**DATA EXCERPT:**
--- START ---

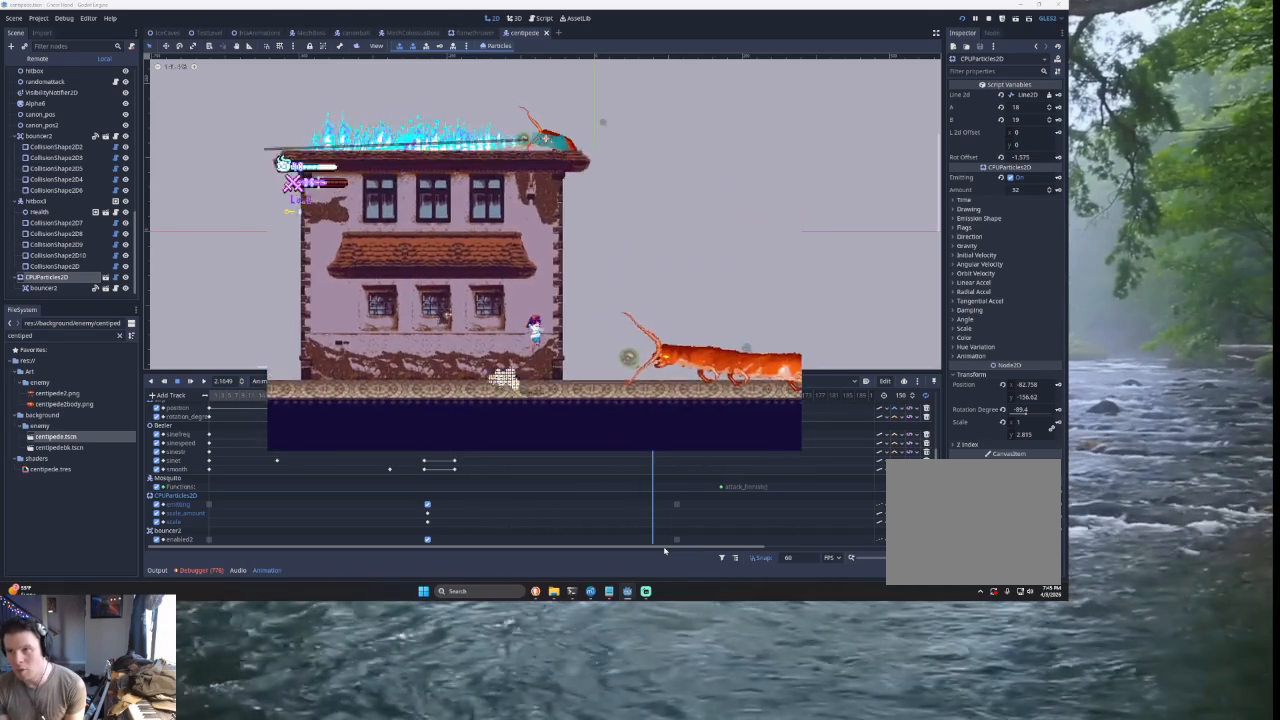
{"buttons": ["TRIANGLE"], "left_stick": "right", "events": [[67, "SQUARE", "down"], [267, "SQUARE", "up"], [300, "left_stick", "left"], [433, "TRIANGLE", "down"], [433, "left_stick", "center"], [500, "left_stick", "right"]]}
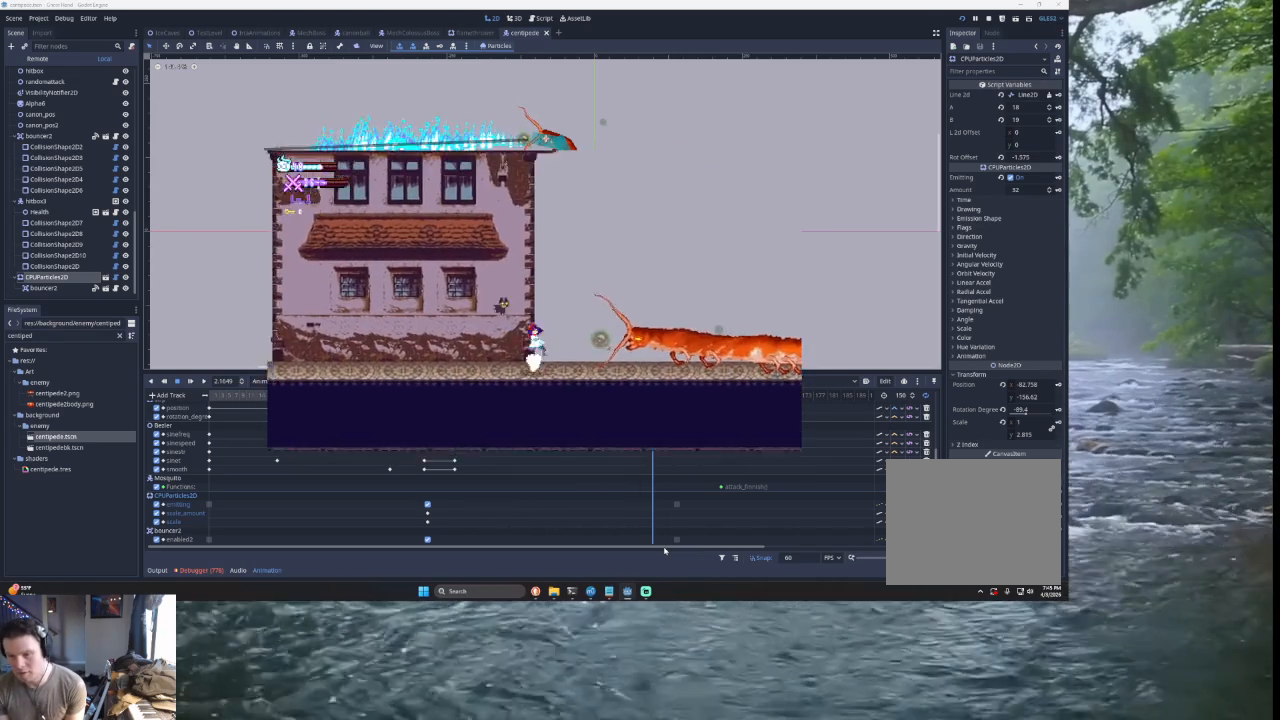
{"buttons": [], "left_stick": "center", "events": [[67, "TRIANGLE", "up"], [167, "SQUARE", "down"], [333, "SQUARE", "up"], [333, "left_stick", "left"], [433, "left_stick", "center"]]}
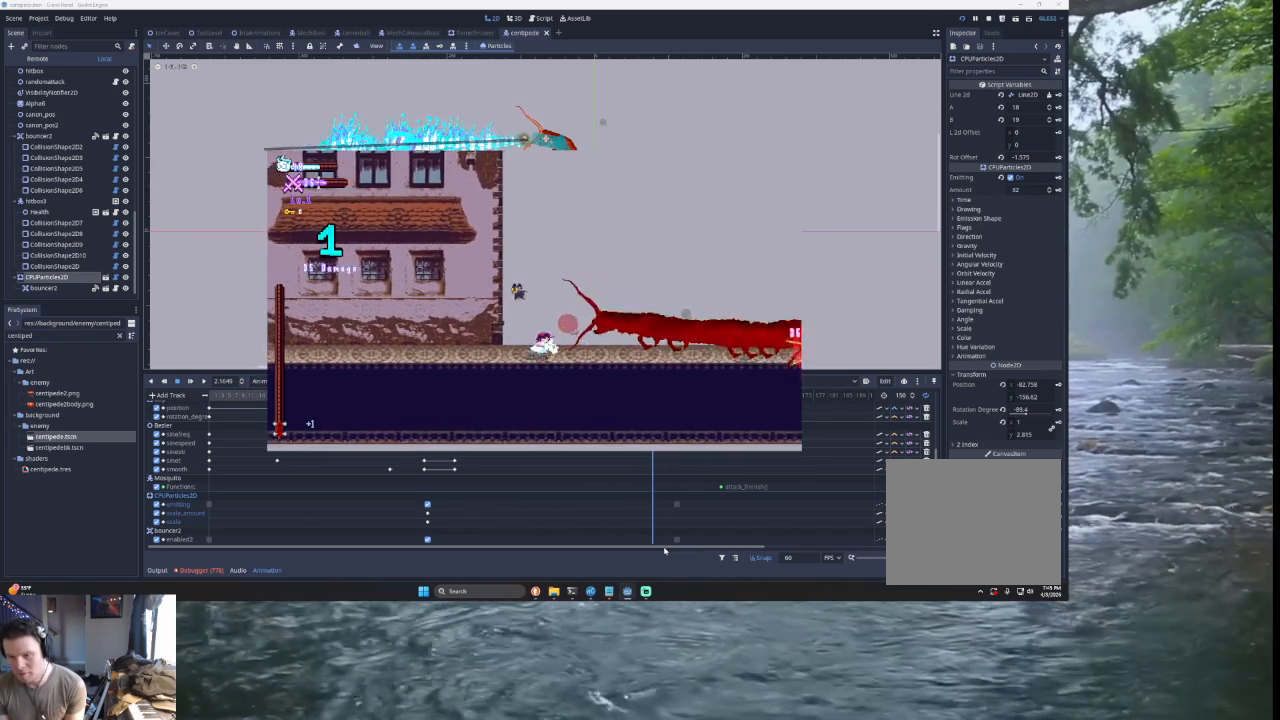
{"buttons": [], "left_stick": "center", "events": [[133, "left_stick", "right"], [333, "left_stick", "center"]]}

--- END ---

When repeating the material above, keep every line exact and drop all pictures.

**RESPONSE BELOW:**
{"buttons": ["TRIANGLE"], "left_stick": "right", "events": [[67, "SQUARE", "down"], [267, "SQUARE", "up"], [300, "left_stick", "left"], [433, "TRIANGLE", "down"], [433, "left_stick", "center"], [500, "left_stick", "right"]]}
{"buttons": [], "left_stick": "center", "events": [[67, "TRIANGLE", "up"], [167, "SQUARE", "down"], [333, "SQUARE", "up"], [333, "left_stick", "left"], [433, "left_stick", "center"]]}
{"buttons": [], "left_stick": "center", "events": [[133, "left_stick", "right"], [333, "left_stick", "center"]]}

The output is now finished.